The BSE crisis exposed the vulnerability of Canada’s livestock sector when international borders closed to Canadian product, and LeRoy said that vulnerability remains.
In 2002, farm cash receipts from cattle and calves exceeded $8 billion and comprised 21 percent of total national farm cash receipts.
That value encouraged federal and provincial governments to devise assistance programs for the industry, the bulk of them designed as short-term fixes.
“Most policy makers and industry representatives believed the problem would be temporary and the idea was to avoid the adjustments that would have been necessary to the new economic circumstances, mostly using taxpayer transfers,” he said.
Programs included:
- Short-term relief grants for packing plants.
- Assistance to those with beef stranded in foreign markets.
- Price support for mature cattle.
- Higher loan limits for producers.
- Slaughter delays through set-aside programs.
- Expanded BSE testing.
- Subsidies to expand domestic slaughter capacity.
- Plans to find new uses for beef.
- Assistance to processors who lost markets.
- Reduced feed costs for ruminants other than cattle.
- Programs to increase sales in existing markets.
“If you and I and the group of us in this room had to come up with some short-term fixes for a problem that we thought was going to go away in a few weeks time, you’d be hard pressed to come up with a more exhaustive list than this,” said LeRoy.

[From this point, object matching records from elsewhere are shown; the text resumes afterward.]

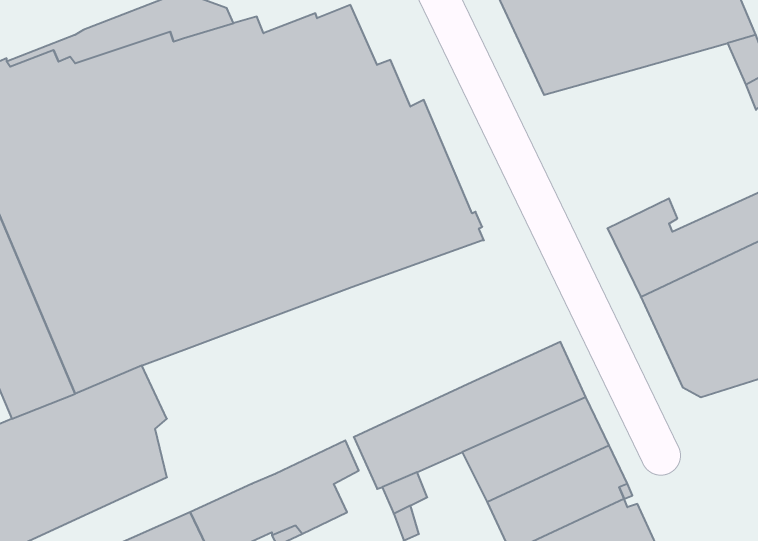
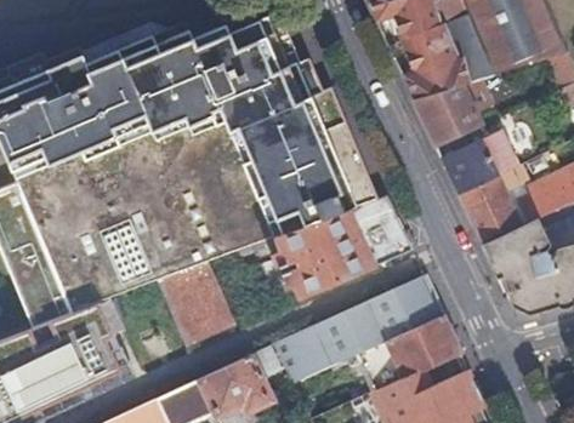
building: none -> [413,75,491,145]
building: none -> [443,130,518,192]
building: none -> [273,194,411,296]
building: none -> [157,259,234,345]

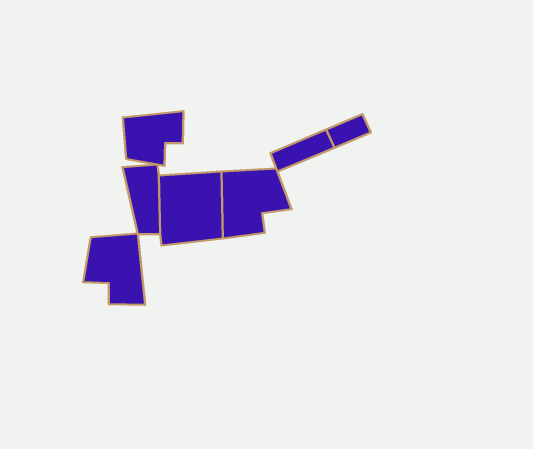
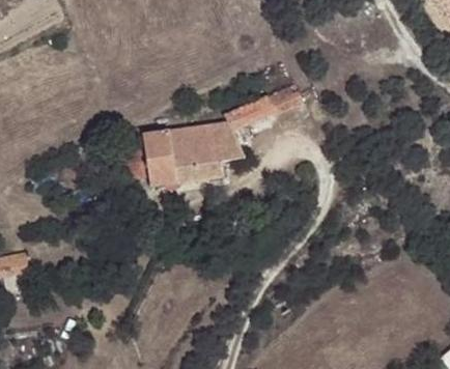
building: [123,111,184,166] -> none
building: [83,233,145,305] -> none

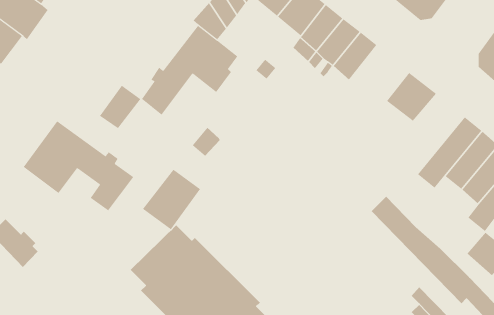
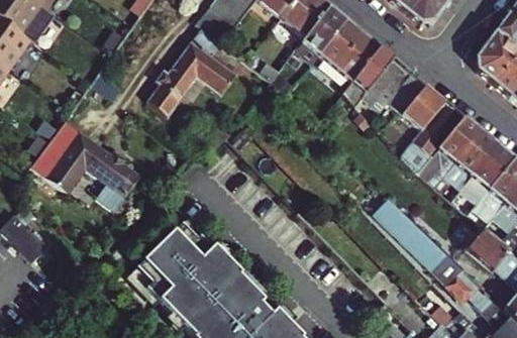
building: none -> [342,46,410,104]
building: [99,85,141,129] -> none
building: none -> [401,94,464,173]
building: [142,169,201,230] -> none

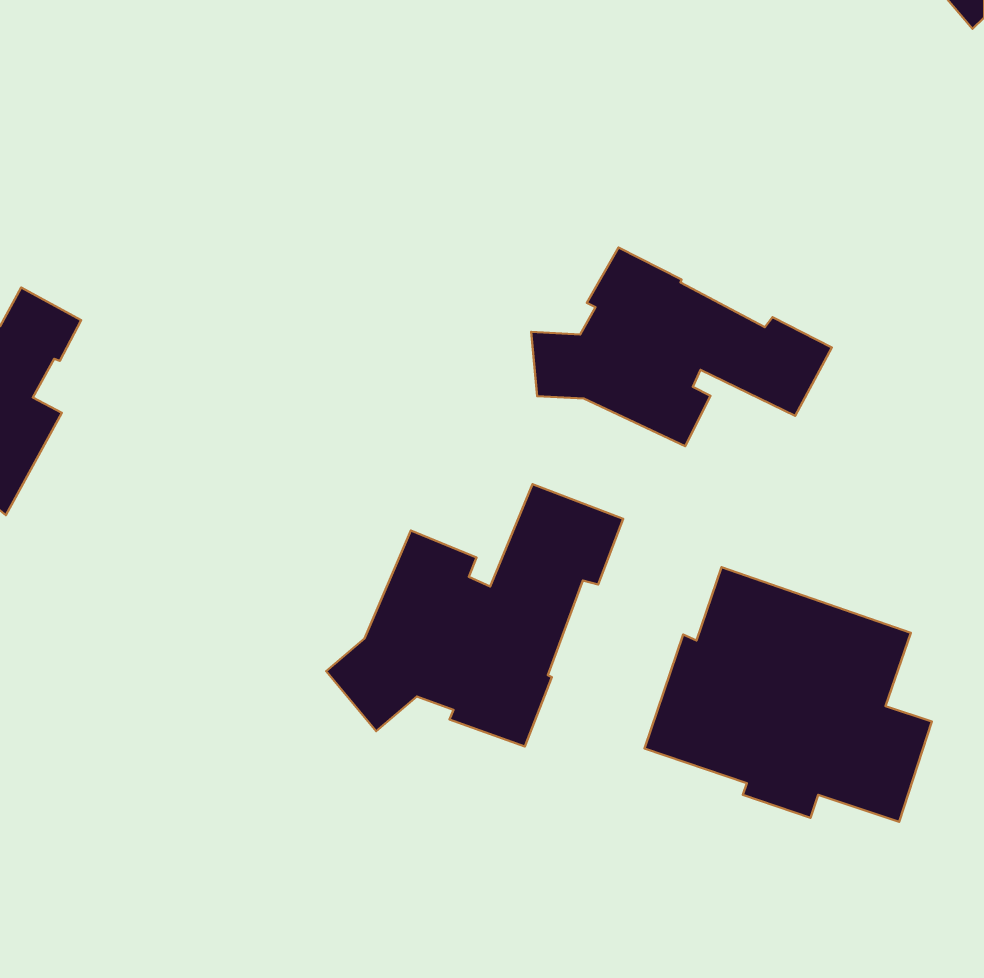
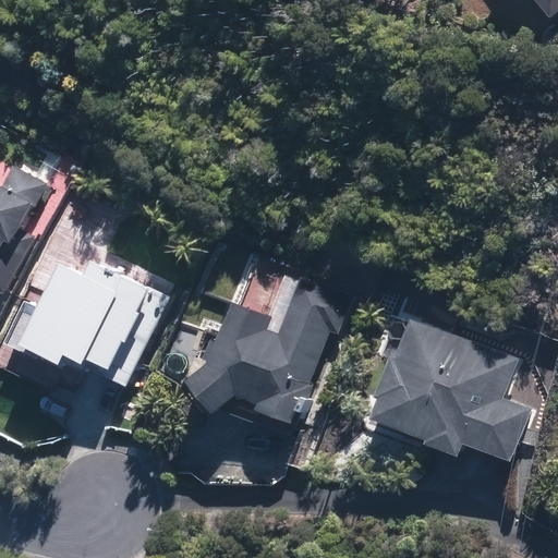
building: [531,247,832,446] -> none
building: none -> [19,256,170,384]

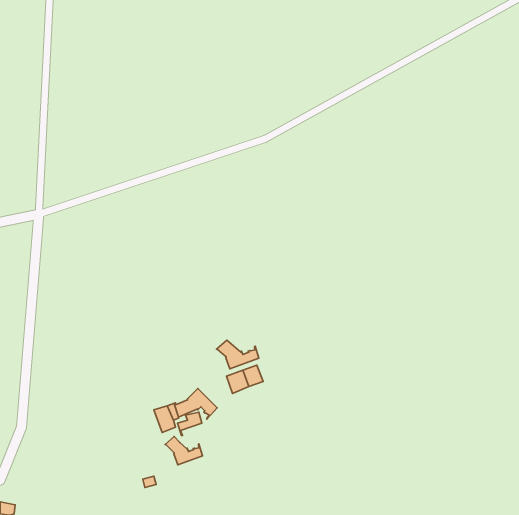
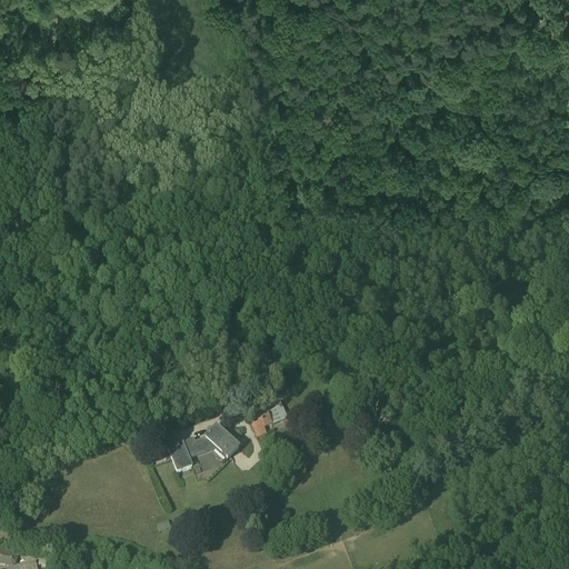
building: [216,340,259,369] -> none
building: [165,436,203,465] -> none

Among the lessons learned was that intervention in the free interplay of buyers and sellers can have undesirable outcomes, he added. Border closures resulted in lower output in Canada, fewer goods, higher costs, lower profits, less saving and less wealth.
“The other thing we learned is that economic nationalism can be a nasty thing,” he said. “It can be used in a discretionary way, an arbitrary way.”